Tupper and Ellis suggest that there are four issues to consider that will help you to identify whether a particular strength is a super-strength. These are:

  • Success: If you are using a super-strength, it will be helping you to succeed. Ask yourself if you can come up with at least two specific examples of when you have used this strength to help you succeed in the last six months. Also ask yourself if this strength contributed to the moments in your career that you consider most successful.

  • Frequency: You should be using your super-strengths as often as possible. Ask yourself if you have used this particular one in the last week, and also if you used it in previous roles as well as your current one.

  • Visibility: Your super-strengths should be visible to others, as well as you. If you asked your colleagues, would they agree that this was a super-strength?

  • Happiness: Using your super-strengths should make you happy, engaged and fulfilled. Does using this ability have this effect on you?

From the list of strengths, both learned and natural talents, pick out five or six that seem most important to you.
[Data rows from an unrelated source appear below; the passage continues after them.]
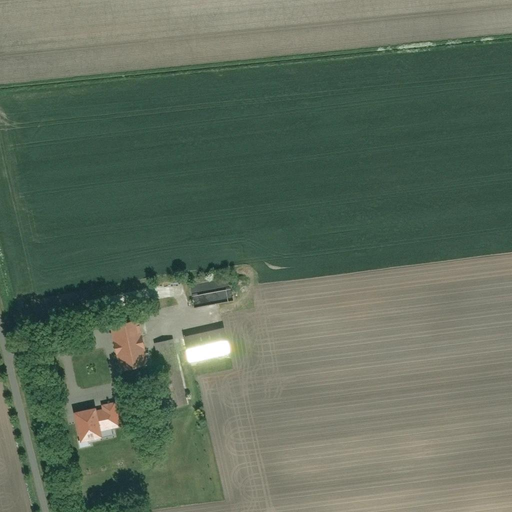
[(190,285),(194,309),(235,302),(231,278),(190,285)]
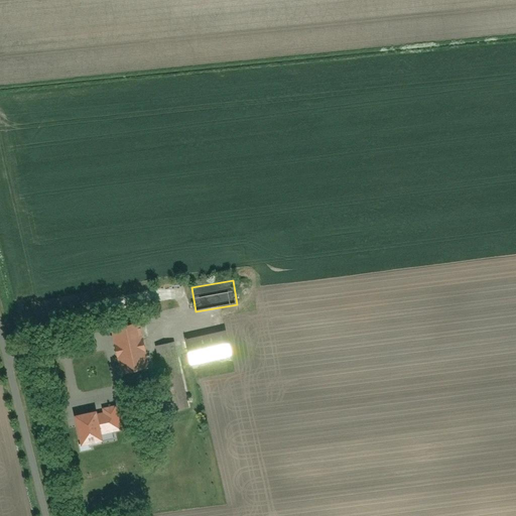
[(110,329),(121,375),(149,368),(137,321),(110,329)]
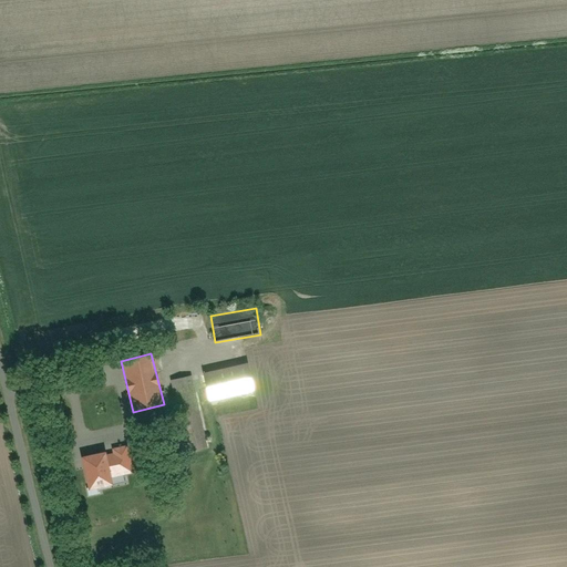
[(204,371),(209,400),(255,392),(249,363),(204,371)]
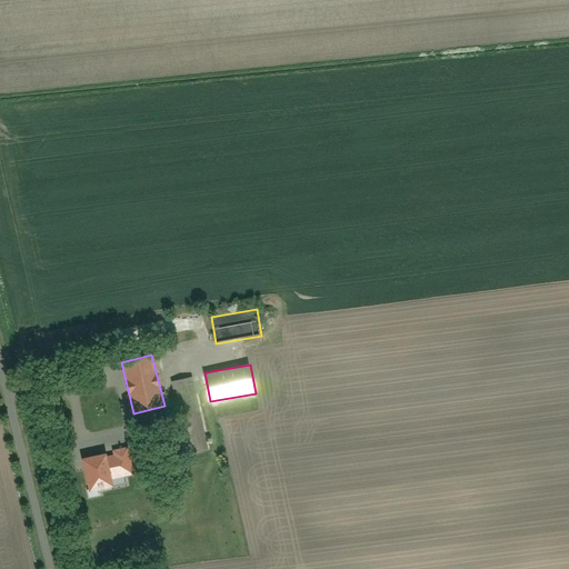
[(195,380),(169,386),(183,455),(209,450),(195,380)]
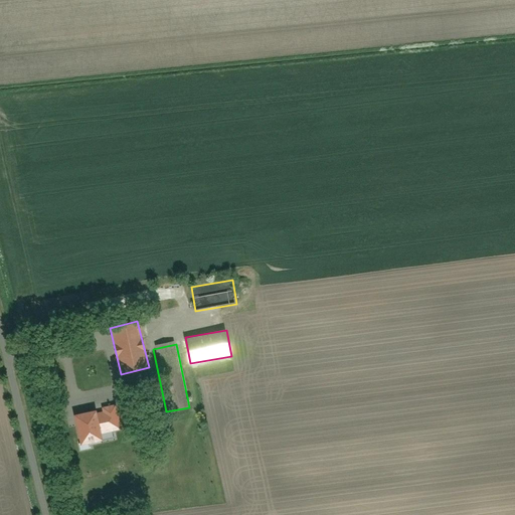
[(74,414),(80,445),(102,440),(101,434),(121,430),(115,404),(103,407),(103,411),(98,412),(97,409),(74,414)]
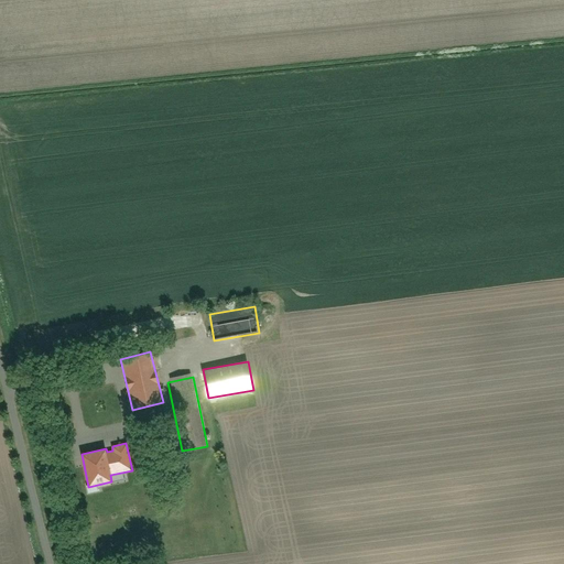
All buildings are outlined.
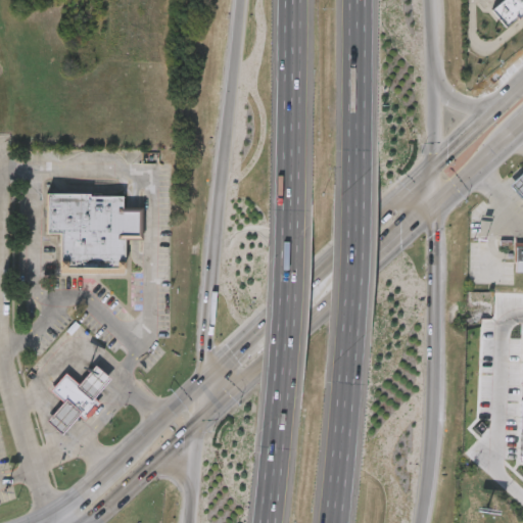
[(507,29),(522,13),(522,0),(504,0),(490,11),(507,29)]
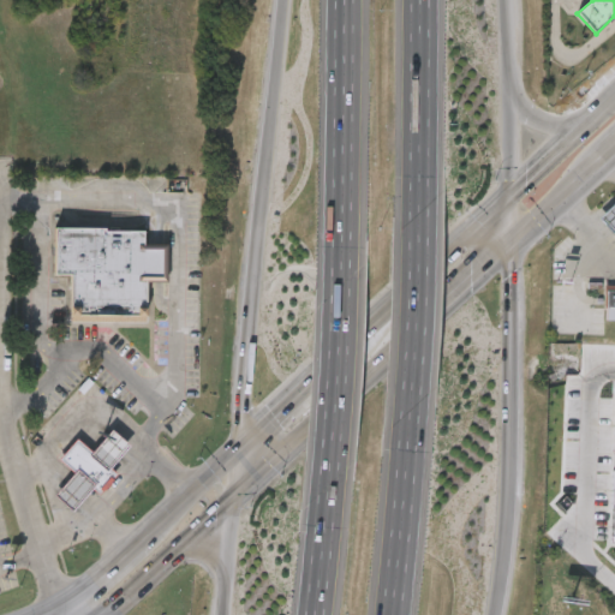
[(614,234),(597,215),(614,197),(614,234)]
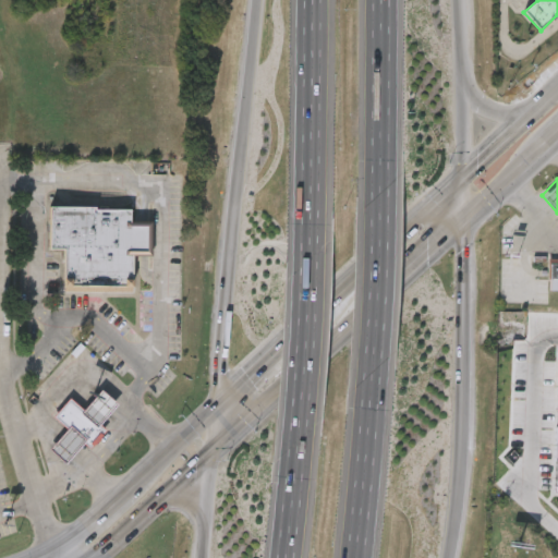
[(63,284),(64,249),(48,249),(49,206),(130,207),(130,220),(149,220),(149,254),(132,254),(131,286),(63,284)]
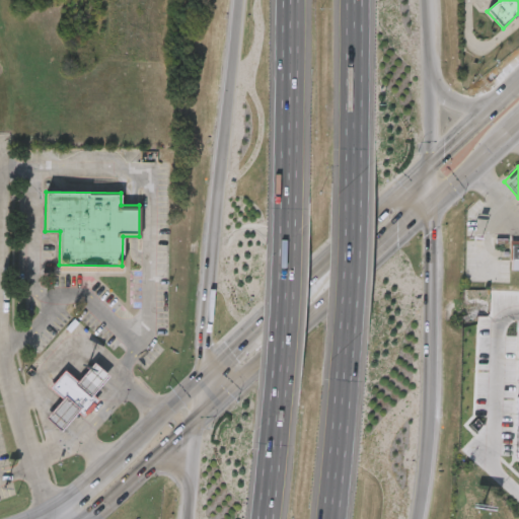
[(76,380),(94,361),(109,375),(92,394),(76,380)]
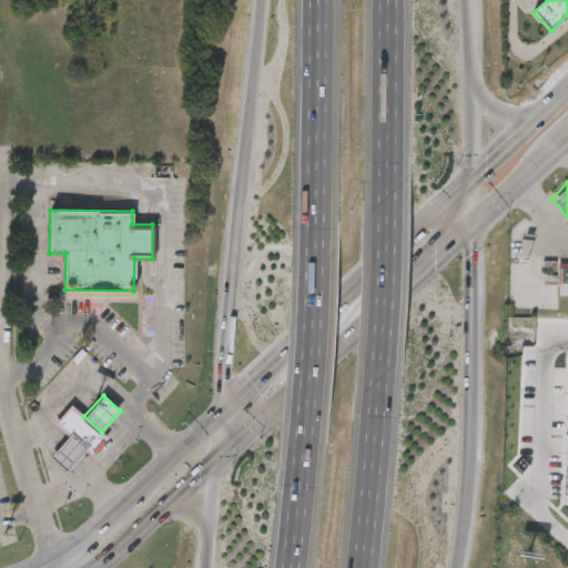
[(53,423),(67,435),(84,450),(91,456),(107,437),(101,432),(83,416),(70,404),(53,423)]
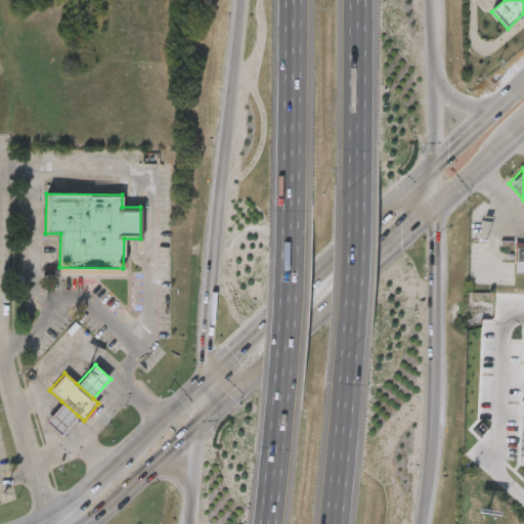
[(61,401),(78,416),(61,435),(45,420),(61,401)]
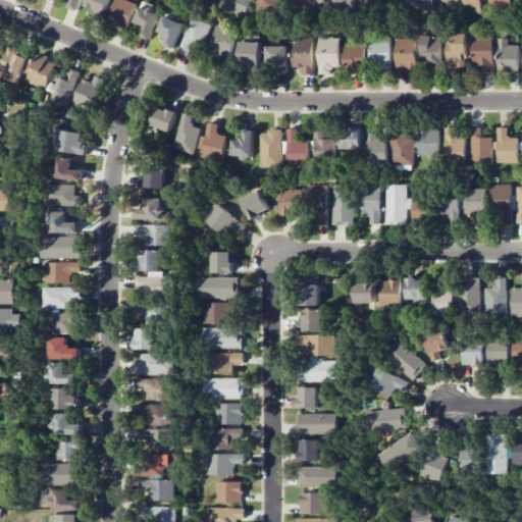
[(61,0),(61,2),(80,9),(83,0),(61,0)]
Score each one against each of these four areas, on a scale from 1 to 10. This will give you a total score out of 40 for each quality.

WARNING! High scores do not necessarily equal super-strengths!


Interpreting your scores is not as simple as high score = super-strength.

It’s a good start, but you also need to look at how each score is made up. The most important quality is happiness, because using your super-strengths needs to make you happy.

You can develop the others, but you can’t become happier about using a particular quality.


Once you know which strengths make you happy, you can then start to turn them into super-strengths (if they are not already at that point).

To do so, think of ways that you could increase the scores that you got in the other three areas (success, frequency and visibility).

That is, how could you use this strength to be more successful, more often, and in a more visible way?

TOP TIP! You may need to consider a job change


It is entirely possible that you may be unable to find ways to increase the amount that you use a particular strength in your current job.

If so, you may need to consider changing jobs. However, you could also consider some job crafting or job enrichment, where (with your manager’s agreement), you adapt your job to make it better fit your strengths and skills.

You can also look for opportunities outside work to develop your skills, such as volunteering.


A Matter of Choice

It is important to remember that you choose your super-strengths. This is not a passive process of acceptance; it is an active choice about what makes you happy.

Using your super-strengths more should make you happier and more engaged at work—and that should mean that you make a stronger contribution to the organisation. This is very much a win–win process, and therefore one that your manager should be happy to support.